Position determination and reporting by aircraft
Position determination. Today includes GNSS (GPS, Galileo, Glonass, etc). At the time this happened GNSS didn't exist, but other techniques were used, most still used today: Inertial system, Loran, VOR, TACAN, etc.
Position reporting. At the time, when out of radar coverage, reporting was done by the crew by voice communication, at predetermined reporting points along the route. The need to report the position is part of regulation, e.g. for FAA in FAR 71.5:
§ 71.5 Reporting points. The reporting points listed in subpart H of FAA Order JO 7400.11F (incorporated by reference, see § 71.1) consist of geographic locations at which the position of an aircraft must be reported in accordance with part 91 of this chapter.
Today there are multiple techniques to automatically report the position, like CPDLC, the most used is ADS-B. ADS-B is coupled with a GNSS receiver.
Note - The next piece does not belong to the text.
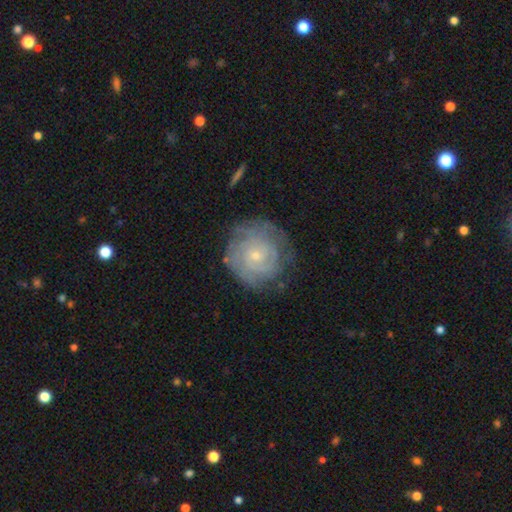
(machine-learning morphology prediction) This appears to be a featured or disk galaxy (78%) with no bar (75%), tight (80%) spiral arms (93%) and a small central bulge (77%). Merging: none (76%).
The GPS position is broadcast blindly by the ADS-B transmitter and can be received both by control for tracking and by other aircraft for collision avoidance.
Current integration of SSR (radar) and ADS-B/TIS-B, source
As ADS-B is not encrypted, actually anyone can receive the aircraft position, and this is what ADS-B tracking sites use first.
There must be ADS-B ground stations closer than radio horizon. So ADS-B suffers the same range limit than radar. But this is going to evolve quickly, in the next 3 to 5 years ADS-B will be received by satellites, and satellites will relay the reportings to ground control. See details below.
When the aircraft position cannot be tracked continuously from the ground, another possibility can be used when a crash occurs: A distress radio signal can be transmitted on a special frequency.
The distress transmitters have generally an automatic switch detecting the large deceleration associated with a crash. This radio signal doesn't need to transmit the position which can be determined by several techniques, from triangulation on the ground to Doppler evaluation from satellites.
Distress transmitters are known under different appellations, the one used by aviation is emergency locator transmitter or ELT.
At the time this accident happened, ELT were used by US military aircraft, perhaps not by Uruguayan military aircraft. In the early 70s the system was also required on commercial aircraft.
At this time ELT transmitted on the distress frequency of 121.5 MHz could be received by stations closer than the radio horizon. That could be ground stations or airborne aircraft, mainly those crossing the oceans. In non populated areas, a beacon triggered within a radius of say 150 km from a flying aircraft could still be detected and the information relayed to search and rescue organizations.
121.5/243 MHz ELT, source
To locate the ELT, search teams used triangulation techniques similar to direction finders used both by ground control and aircraft.
ELT have evolved to a detection from satellites which permanently monitor distress signals at any place. Triangulation techniques have been replaced by Doppler sensing based on the satellite velocity relatively to the searched beacon.
Such ELT transmit an identifier at time intervals on 406 MHz, a frequency constantly monitored by Cospas-Sarsat, a system made of two constellations of satellites, one in geostationary orbit at high altitude, and one at low altitude but constantly moving.
Most 406 MHz ELT are coupled with a GPS receiver to autonomously determine their position. The GPS-based position is transmitted on the 406 MHz signal, double-checked by Doppler sensing, and reported to the search and rescue organization.
ELT using GPS and Cospas-Sarsat, source
They still send a continuous signal on the old 121.5 MHz frequency in order to allow the ground search team to use short-range direction finders to reach the ELT.
While ELT may replace continuous tracking for the purpose of search and rescue, this is still unsatisfactory, as both MH370 and AF447 accidents have shown:
- In some crashes, ELT were not triggered.
- ELT cannot work underwater
- ELT may be destroyed in the crash or their signal shielded by debris.
There are some ELT which can be released before ground contact, especially on helicopters. However technology allows for better solutions, but this assume a significant change in existing air traffic control organization, switching from ground-based control to space-based control.
ATC switching to space-based ATC
Current aviation traffic control relies mostly on ground stations. When the aircraft flies over oceans the communication is broken (or at least unreliable).
To solve this problem with modern technologies, plans are being implemented, both in Europe and North America, to use satellites to track aircraft and these plans include a generalized use of ADS-B transmission by aircraft.
Thales / Aireon solution for space ATC, source
In anticipation of this deployment some operators are already using satellites to communicate their position at regular interval. They don't sent it to ATC since ATC is not ready to process it, but to their own operation control center. This was a lesson learnt from MH370.
MH370 had all the technology required to determine and report its position:
- GPS and inertial navigation system for position determination.
- ACARS to report its position.
- a satcom link to transmit over water areas (the satcom transmitter position was determined by Doppler sensing, this led to searching water areas).
However the ACARS was configured to transmit only to ACARS land stations using VHF links, and was prevented to use the satcom link, for economical reasons as the flight was supposed to happen mostly over land.